The same principle of democracy was realized in a different way in the shape assumed by the United States since 1789, namely, within a federation of states. Here, a democratic federation emerged from a confederation of individual states that had seceded from the British Empire. Over the course of the nineteenth century, this federation—in a manner similar to Switzerland after its constitutional revolution in 1848—developed into a national federal state with features clearly distinct from the earlier forms of a confederation of states.

The problem that arises in every federal entity is the interpenetration of the international relations among the member states with the national organization of political will-formation within each of the states. International law and the concept of a contract, on the one side, and state law and the concept of a national constitution, on the other side, intermingle in all federations. But in the early modern confederations, the integration of the legal relations between the states and the national legal systems of the member states remained superficial. In the controversies recorded in the Federalist Papers, by contrast, one can trace the chief issue at stake in the development from a confederation into a democratic federal state—namely, how the democratic character of an alliance of member states, each of which has already been democratically constructed, can be preserved.9 One result of that debate is especially relevant in our context: the debate revealed that the principle of democracy is realized in federal states in a way that is not open to federations of a supranational character.
•••
Activity:
Could you shorten the paragraph in the passage on federal democracy that begins "The same principle of democracy" while keeping its main facts?

Data excerpt:
•••
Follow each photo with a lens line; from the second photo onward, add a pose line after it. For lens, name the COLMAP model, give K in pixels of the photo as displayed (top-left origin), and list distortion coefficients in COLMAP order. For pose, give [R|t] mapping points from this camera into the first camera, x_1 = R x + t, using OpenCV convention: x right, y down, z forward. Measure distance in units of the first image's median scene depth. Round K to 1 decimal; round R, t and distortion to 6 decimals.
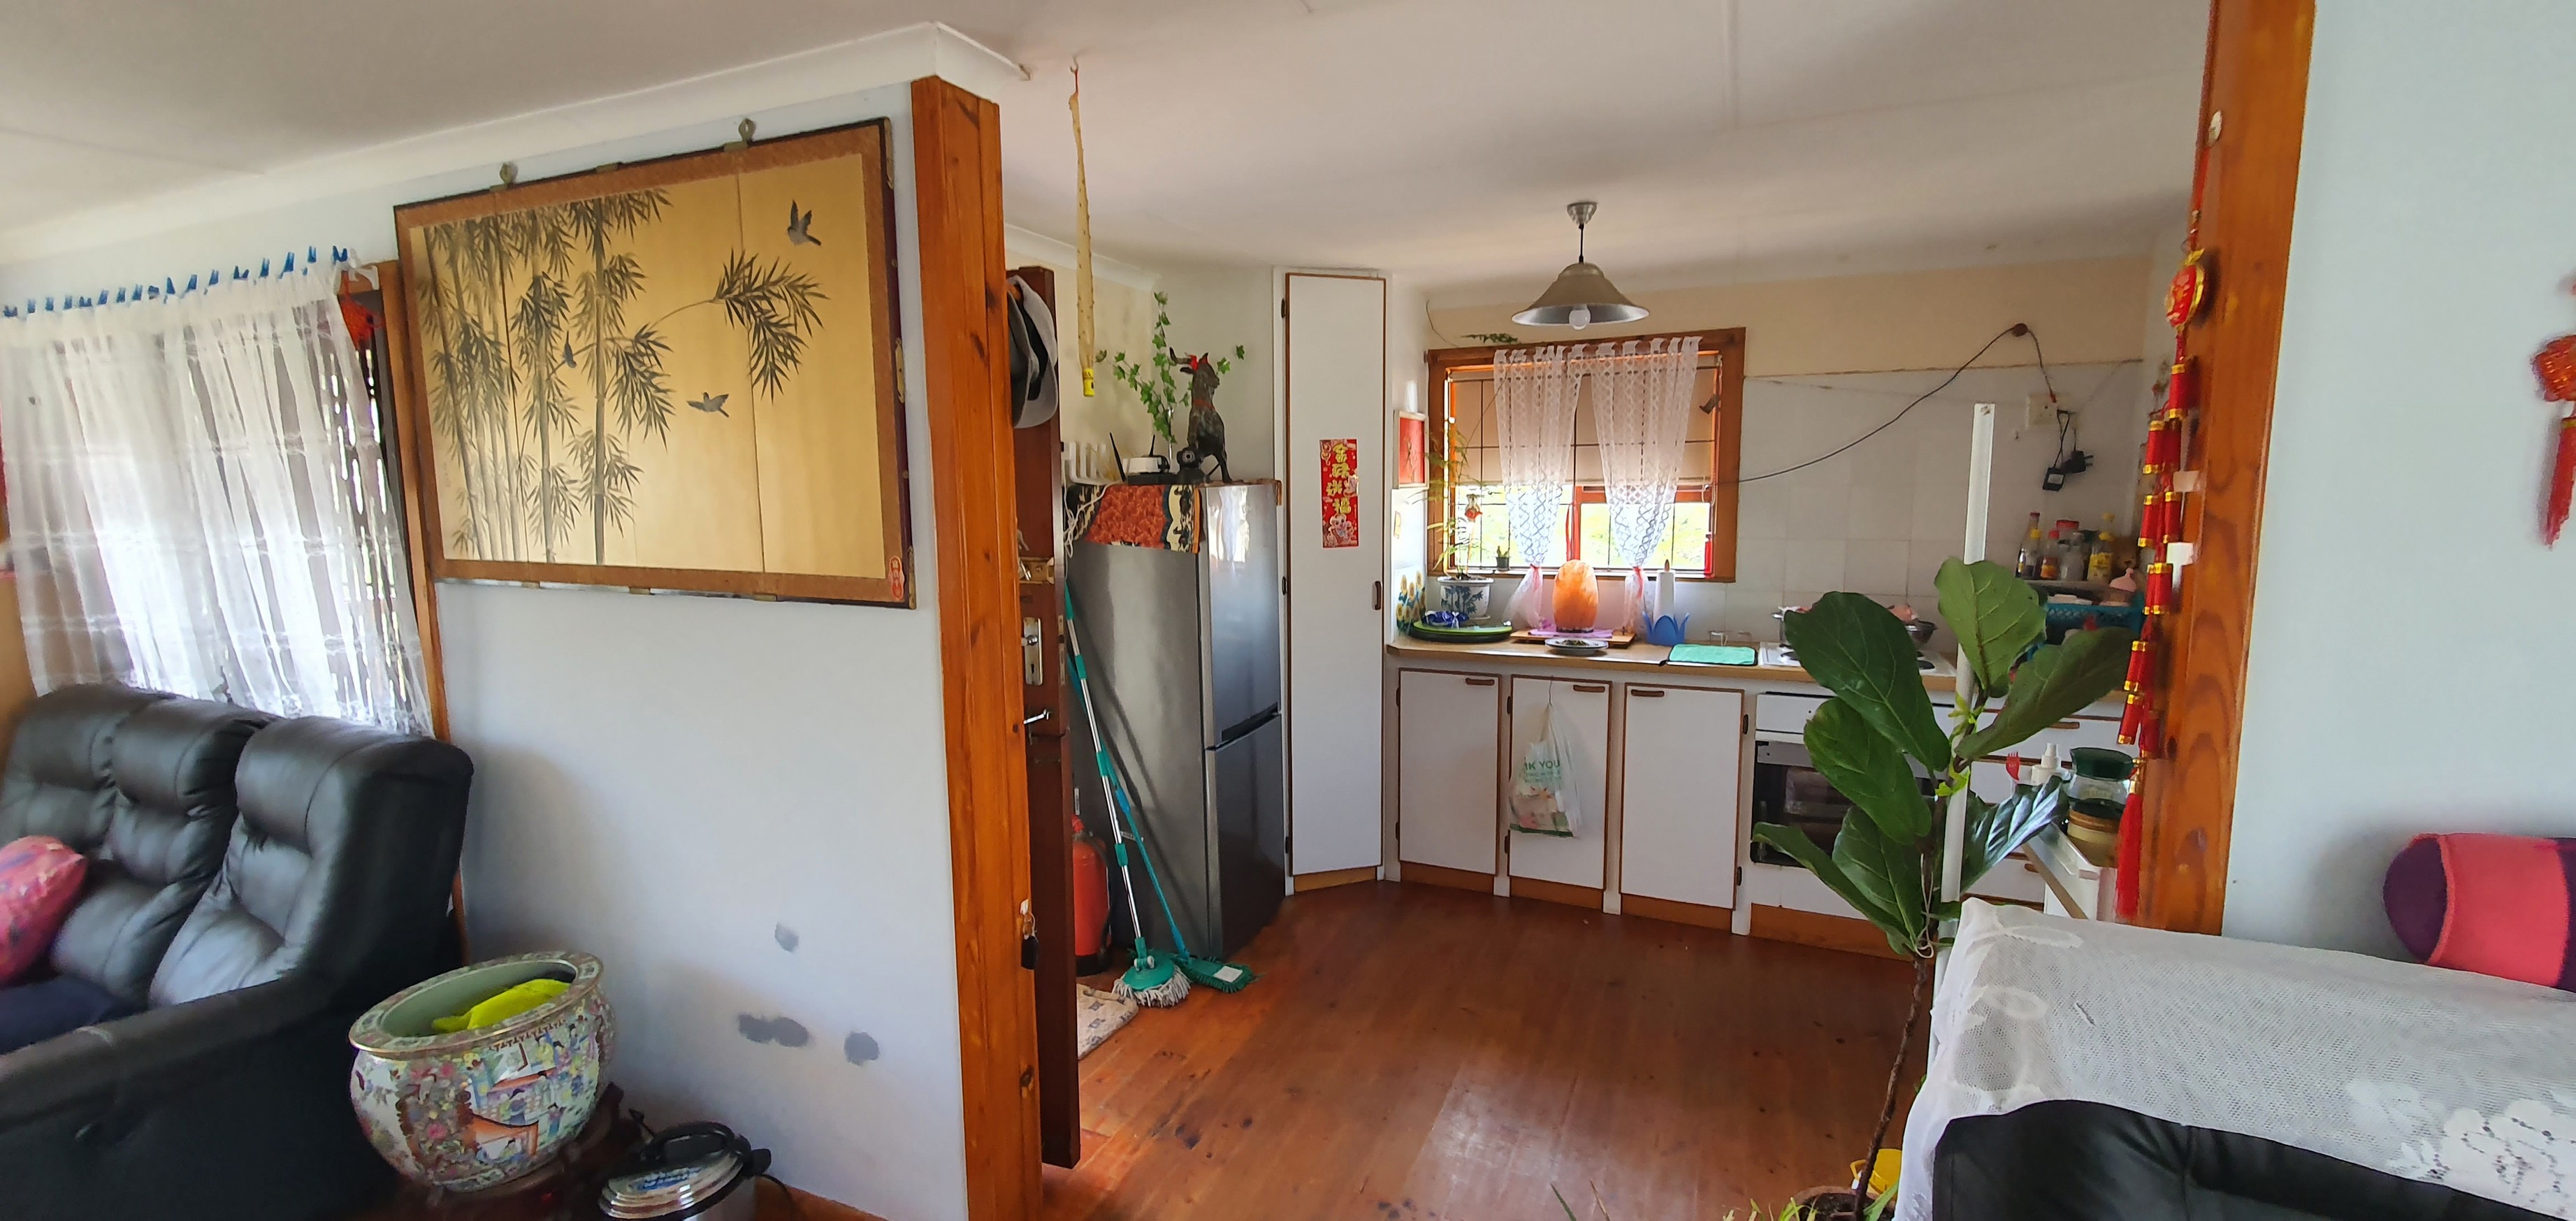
lens RADIAL K [[1031.2, 0, 1292.5], [0, 1031.2, 597.5], [0, 0, 1]] dist [0.004724, -0.000610]
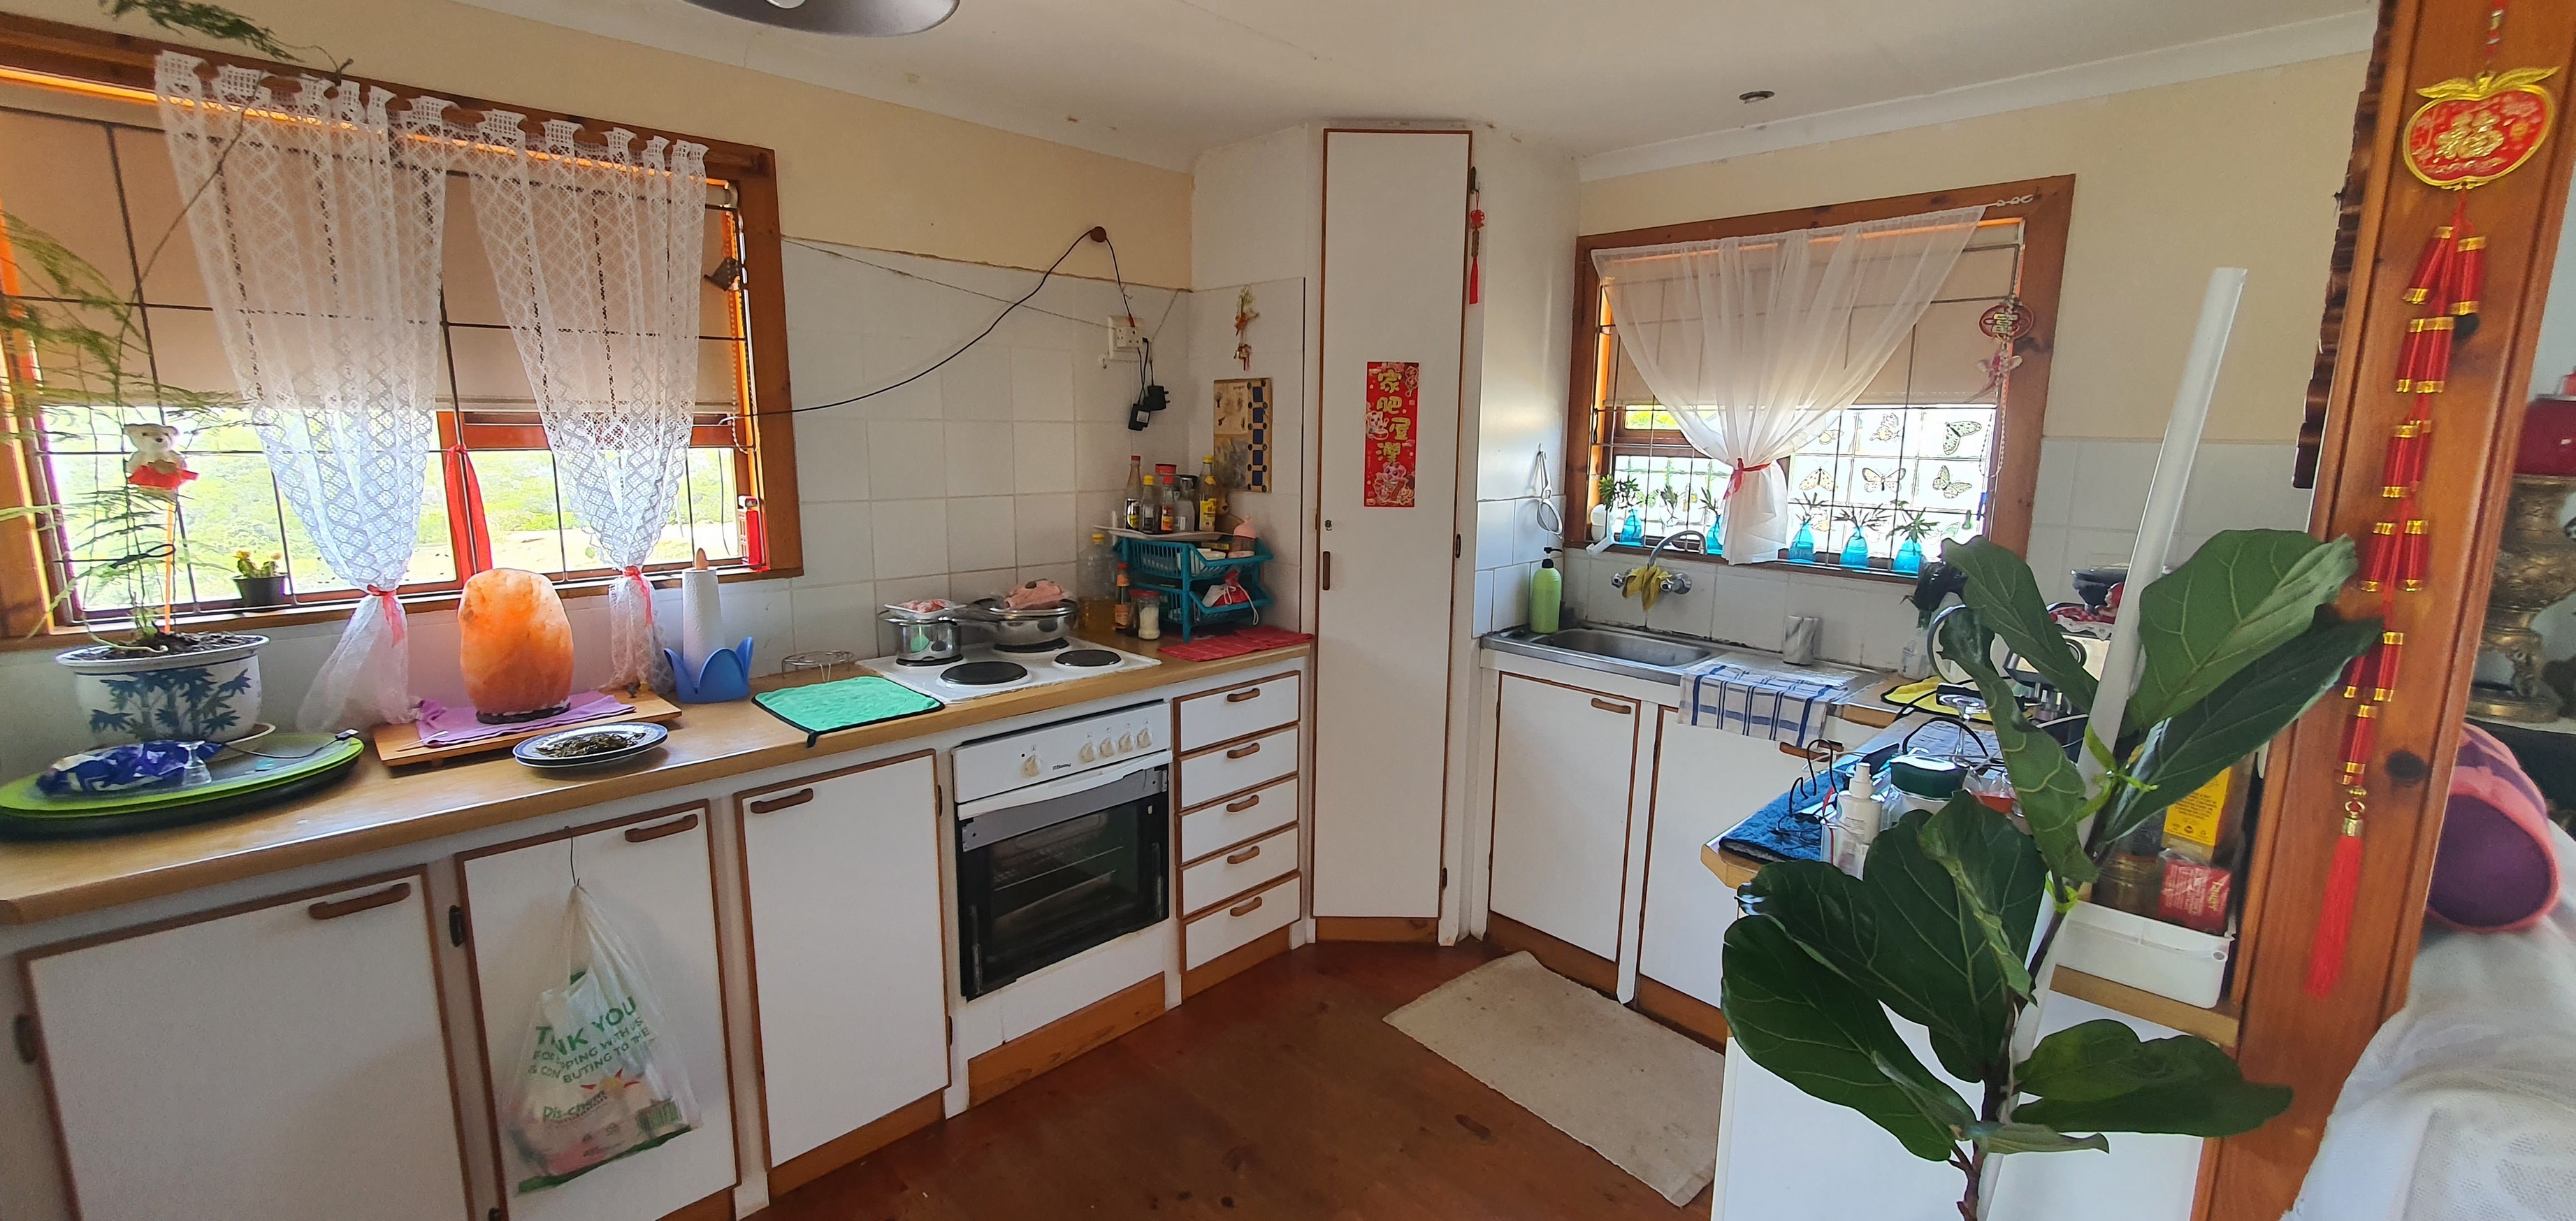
lens RADIAL K [[1031.2, 0, 1292.5], [0, 1031.2, 597.5], [0, 0, 1]] dist [0.004724, -0.000610]
pose [[0.364147, -0.139659, 0.920811, -0.035875], [0.091302, 0.989284, 0.113938, -0.043512], [-0.926855, 0.042581, 0.372996, 0.476701]]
•••
Solution for this task:
Since 1789 the United States has realized democracy in another way, as a federation of states. This democratic federation grew out of a confederation of states that had seceded from the British Empire. During the nineteenth century it became a national federal state clearly distinct from a confederation, much as Switzerland did after its 1848 constitutional revolution.